*Collected data*.
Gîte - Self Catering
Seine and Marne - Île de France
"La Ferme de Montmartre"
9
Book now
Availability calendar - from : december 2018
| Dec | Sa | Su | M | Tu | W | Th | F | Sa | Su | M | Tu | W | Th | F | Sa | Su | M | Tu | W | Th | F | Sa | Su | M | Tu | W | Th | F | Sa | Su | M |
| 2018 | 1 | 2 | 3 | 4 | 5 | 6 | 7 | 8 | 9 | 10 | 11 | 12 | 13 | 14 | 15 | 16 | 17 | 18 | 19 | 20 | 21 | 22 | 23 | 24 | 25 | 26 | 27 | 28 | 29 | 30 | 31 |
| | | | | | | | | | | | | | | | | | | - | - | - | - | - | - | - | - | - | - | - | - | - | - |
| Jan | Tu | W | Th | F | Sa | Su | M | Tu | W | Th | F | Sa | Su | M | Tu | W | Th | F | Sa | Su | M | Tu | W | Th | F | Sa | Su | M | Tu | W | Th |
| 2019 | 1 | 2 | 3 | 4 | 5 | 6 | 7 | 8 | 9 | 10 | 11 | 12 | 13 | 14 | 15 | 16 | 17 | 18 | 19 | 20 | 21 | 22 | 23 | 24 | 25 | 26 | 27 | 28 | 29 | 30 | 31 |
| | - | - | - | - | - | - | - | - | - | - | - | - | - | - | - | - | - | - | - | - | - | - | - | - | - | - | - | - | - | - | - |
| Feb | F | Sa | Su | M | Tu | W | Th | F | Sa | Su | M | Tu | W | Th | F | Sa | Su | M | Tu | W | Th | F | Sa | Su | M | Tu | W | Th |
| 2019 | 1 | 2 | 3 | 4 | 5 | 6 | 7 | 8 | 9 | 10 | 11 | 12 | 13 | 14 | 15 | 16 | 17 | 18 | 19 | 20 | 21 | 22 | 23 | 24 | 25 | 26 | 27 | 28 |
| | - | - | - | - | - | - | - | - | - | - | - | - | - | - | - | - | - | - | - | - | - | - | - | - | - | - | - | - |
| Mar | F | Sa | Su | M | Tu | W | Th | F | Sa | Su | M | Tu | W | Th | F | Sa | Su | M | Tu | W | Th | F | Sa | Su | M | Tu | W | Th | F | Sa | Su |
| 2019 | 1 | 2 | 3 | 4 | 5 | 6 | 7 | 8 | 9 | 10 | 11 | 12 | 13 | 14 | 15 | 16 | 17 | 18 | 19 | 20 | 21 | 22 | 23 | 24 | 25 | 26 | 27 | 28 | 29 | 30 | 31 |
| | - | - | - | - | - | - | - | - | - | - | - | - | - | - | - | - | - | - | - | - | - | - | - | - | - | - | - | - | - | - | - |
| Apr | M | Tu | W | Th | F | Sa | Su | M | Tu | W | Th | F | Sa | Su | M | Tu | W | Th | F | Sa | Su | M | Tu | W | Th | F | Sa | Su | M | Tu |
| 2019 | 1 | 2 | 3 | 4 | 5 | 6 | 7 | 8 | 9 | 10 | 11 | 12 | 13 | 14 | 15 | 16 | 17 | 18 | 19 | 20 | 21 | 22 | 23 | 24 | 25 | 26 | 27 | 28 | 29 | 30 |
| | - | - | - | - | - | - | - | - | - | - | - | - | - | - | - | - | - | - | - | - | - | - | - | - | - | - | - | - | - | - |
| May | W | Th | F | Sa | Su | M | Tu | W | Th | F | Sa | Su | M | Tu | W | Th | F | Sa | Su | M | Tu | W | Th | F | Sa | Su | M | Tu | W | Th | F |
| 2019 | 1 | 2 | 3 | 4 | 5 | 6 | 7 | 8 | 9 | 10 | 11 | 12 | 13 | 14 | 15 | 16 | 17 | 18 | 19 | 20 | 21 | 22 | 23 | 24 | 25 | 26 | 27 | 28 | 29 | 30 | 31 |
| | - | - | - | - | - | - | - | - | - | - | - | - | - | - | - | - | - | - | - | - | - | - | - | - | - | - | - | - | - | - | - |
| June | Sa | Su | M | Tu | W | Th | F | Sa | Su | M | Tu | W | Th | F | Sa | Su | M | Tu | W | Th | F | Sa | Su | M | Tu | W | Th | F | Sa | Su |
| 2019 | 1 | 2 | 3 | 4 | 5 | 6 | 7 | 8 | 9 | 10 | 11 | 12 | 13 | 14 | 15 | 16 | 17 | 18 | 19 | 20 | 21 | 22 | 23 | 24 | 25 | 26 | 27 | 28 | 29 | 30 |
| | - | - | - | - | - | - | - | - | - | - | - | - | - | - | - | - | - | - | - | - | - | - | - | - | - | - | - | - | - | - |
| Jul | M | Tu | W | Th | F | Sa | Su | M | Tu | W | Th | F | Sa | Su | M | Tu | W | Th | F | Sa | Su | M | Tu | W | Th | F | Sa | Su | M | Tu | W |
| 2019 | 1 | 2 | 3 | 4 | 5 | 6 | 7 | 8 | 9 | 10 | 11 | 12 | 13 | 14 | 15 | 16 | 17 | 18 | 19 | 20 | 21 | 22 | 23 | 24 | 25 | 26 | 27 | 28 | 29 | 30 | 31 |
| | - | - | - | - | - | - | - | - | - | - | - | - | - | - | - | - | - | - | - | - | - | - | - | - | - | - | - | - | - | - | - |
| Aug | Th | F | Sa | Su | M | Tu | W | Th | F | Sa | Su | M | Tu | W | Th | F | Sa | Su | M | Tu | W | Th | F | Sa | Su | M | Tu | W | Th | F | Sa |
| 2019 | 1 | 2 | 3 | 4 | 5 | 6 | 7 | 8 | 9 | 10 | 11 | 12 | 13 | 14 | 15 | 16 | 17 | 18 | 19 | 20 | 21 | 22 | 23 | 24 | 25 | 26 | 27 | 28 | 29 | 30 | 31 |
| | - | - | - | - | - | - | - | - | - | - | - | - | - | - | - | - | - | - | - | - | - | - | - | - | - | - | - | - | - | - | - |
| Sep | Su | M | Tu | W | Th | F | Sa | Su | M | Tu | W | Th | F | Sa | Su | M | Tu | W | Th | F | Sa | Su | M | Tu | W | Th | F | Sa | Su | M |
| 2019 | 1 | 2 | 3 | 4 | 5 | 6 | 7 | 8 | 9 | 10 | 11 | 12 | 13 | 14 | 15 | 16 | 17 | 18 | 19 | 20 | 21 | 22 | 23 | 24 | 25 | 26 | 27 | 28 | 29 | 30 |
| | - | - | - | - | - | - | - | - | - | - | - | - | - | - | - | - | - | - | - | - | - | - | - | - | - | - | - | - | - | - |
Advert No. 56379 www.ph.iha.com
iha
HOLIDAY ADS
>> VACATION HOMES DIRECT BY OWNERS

*Instructions for the task*. Retype the entries exactly; leave nothing out.

*Answer to this exercise*.
Gîte - Self Catering
Seine and Marne - Île de France
"La Ferme de Montmartre"
9
Book now
Availability calendar - from : december 2018
| Dec | Sa | Su | M | Tu | W | Th | F | Sa | Su | M | Tu | W | Th | F | Sa | Su | M | Tu | W | Th | F | Sa | Su | M | Tu | W | Th | F | Sa | Su | M |
| 2018 | 1 | 2 | 3 | 4 | 5 | 6 | 7 | 8 | 9 | 10 | 11 | 12 | 13 | 14 | 15 | 16 | 17 | 18 | 19 | 20 | 21 | 22 | 23 | 24 | 25 | 26 | 27 | 28 | 29 | 30 | 31 |
| | | | | | | | | | | | | | | | | | | - | - | - | - | - | - | - | - | - | - | - | - | - | - |
| Jan | Tu | W | Th | F | Sa | Su | M | Tu | W | Th | F | Sa | Su | M | Tu | W | Th | F | Sa | Su | M | Tu | W | Th | F | Sa | Su | M | Tu | W | Th |
| 2019 | 1 | 2 | 3 | 4 | 5 | 6 | 7 | 8 | 9 | 10 | 11 | 12 | 13 | 14 | 15 | 16 | 17 | 18 | 19 | 20 | 21 | 22 | 23 | 24 | 25 | 26 | 27 | 28 | 29 | 30 | 31 |
| | - | - | - | - | - | - | - | - | - | - | - | - | - | - | - | - | - | - | - | - | - | - | - | - | - | - | - | - | - | - | - |
| Feb | F | Sa | Su | M | Tu | W | Th | F | Sa | Su | M | Tu | W | Th | F | Sa | Su | M | Tu | W | Th | F | Sa | Su | M | Tu | W | Th |
| 2019 | 1 | 2 | 3 | 4 | 5 | 6 | 7 | 8 | 9 | 10 | 11 | 12 | 13 | 14 | 15 | 16 | 17 | 18 | 19 | 20 | 21 | 22 | 23 | 24 | 25 | 26 | 27 | 28 |
| | - | - | - | - | - | - | - | - | - | - | - | - | - | - | - | - | - | - | - | - | - | - | - | - | - | - | - | - |
| Mar | F | Sa | Su | M | Tu | W | Th | F | Sa | Su | M | Tu | W | Th | F | Sa | Su | M | Tu | W | Th | F | Sa | Su | M | Tu | W | Th | F | Sa | Su |
| 2019 | 1 | 2 | 3 | 4 | 5 | 6 | 7 | 8 | 9 | 10 | 11 | 12 | 13 | 14 | 15 | 16 | 17 | 18 | 19 | 20 | 21 | 22 | 23 | 24 | 25 | 26 | 27 | 28 | 29 | 30 | 31 |
| | - | - | - | - | - | - | - | - | - | - | - | - | - | - | - | - | - | - | - | - | - | - | - | - | - | - | - | - | - | - | - |
| Apr | M | Tu | W | Th | F | Sa | Su | M | Tu | W | Th | F | Sa | Su | M | Tu | W | Th | F | Sa | Su | M | Tu | W | Th | F | Sa | Su | M | Tu |
| 2019 | 1 | 2 | 3 | 4 | 5 | 6 | 7 | 8 | 9 | 10 | 11 | 12 | 13 | 14 | 15 | 16 | 17 | 18 | 19 | 20 | 21 | 22 | 23 | 24 | 25 | 26 | 27 | 28 | 29 | 30 |
| | - | - | - | - | - | - | - | - | - | - | - | - | - | - | - | - | - | - | - | - | - | - | - | - | - | - | - | - | - | - |
| May | W | Th | F | Sa | Su | M | Tu | W | Th | F | Sa | Su | M | Tu | W | Th | F | Sa | Su | M | Tu | W | Th | F | Sa | Su | M | Tu | W | Th | F |
| 2019 | 1 | 2 | 3 | 4 | 5 | 6 | 7 | 8 | 9 | 10 | 11 | 12 | 13 | 14 | 15 | 16 | 17 | 18 | 19 | 20 | 21 | 22 | 23 | 24 | 25 | 26 | 27 | 28 | 29 | 30 | 31 |
| | - | - | - | - | - | - | - | - | - | - | - | - | - | - | - | - | - | - | - | - | - | - | - | - | - | - | - | - | - | - | - |
| June | Sa | Su | M | Tu | W | Th | F | Sa | Su | M | Tu | W | Th | F | Sa | Su | M | Tu | W | Th | F | Sa | Su | M | Tu | W | Th | F | Sa | Su |
| 2019 | 1 | 2 | 3 | 4 | 5 | 6 | 7 | 8 | 9 | 10 | 11 | 12 | 13 | 14 | 15 | 16 | 17 | 18 | 19 | 20 | 21 | 22 | 23 | 24 | 25 | 26 | 27 | 28 | 29 | 30 |
| | - | - | - | - | - | - | - | - | - | - | - | - | - | - | - | - | - | - | - | - | - | - | - | - | - | - | - | - | - | - |
| Jul | M | Tu | W | Th | F | Sa | Su | M | Tu | W | Th | F | Sa | Su | M | Tu | W | Th | F | Sa | Su | M | Tu | W | Th | F | Sa | Su | M | Tu | W |
| 2019 | 1 | 2 | 3 | 4 | 5 | 6 | 7 | 8 | 9 | 10 | 11 | 12 | 13 | 14 | 15 | 16 | 17 | 18 | 19 | 20 | 21 | 22 | 23 | 24 | 25 | 26 | 27 | 28 | 29 | 30 | 31 |
| | - | - | - | - | - | - | - | - | - | - | - | - | - | - | - | - | - | - | - | - | - | - | - | - | - | - | - | - | - | - | - |
| Aug | Th | F | Sa | Su | M | Tu | W | Th | F | Sa | Su | M | Tu | W | Th | F | Sa | Su | M | Tu | W | Th | F | Sa | Su | M | Tu | W | Th | F | Sa |
| 2019 | 1 | 2 | 3 | 4 | 5 | 6 | 7 | 8 | 9 | 10 | 11 | 12 | 13 | 14 | 15 | 16 | 17 | 18 | 19 | 20 | 21 | 22 | 23 | 24 | 25 | 26 | 27 | 28 | 29 | 30 | 31 |
| | - | - | - | - | - | - | - | - | - | - | - | - | - | - | - | - | - | - | - | - | - | - | - | - | - | - | - | - | - | - | - |
| Sep | Su | M | Tu | W | Th | F | Sa | Su | M | Tu | W | Th | F | Sa | Su | M | Tu | W | Th | F | Sa | Su | M | Tu | W | Th | F | Sa | Su | M |
| 2019 | 1 | 2 | 3 | 4 | 5 | 6 | 7 | 8 | 9 | 10 | 11 | 12 | 13 | 14 | 15 | 16 | 17 | 18 | 19 | 20 | 21 | 22 | 23 | 24 | 25 | 26 | 27 | 28 | 29 | 30 |
| | - | - | - | - | - | - | - | - | - | - | - | - | - | - | - | - | - | - | - | - | - | - | - | - | - | - | - | - | - | - |
Advert No. 56379 www.ph.iha.com
iha
HOLIDAY ADS
>> VACATION HOMES DIRECT BY OWNERS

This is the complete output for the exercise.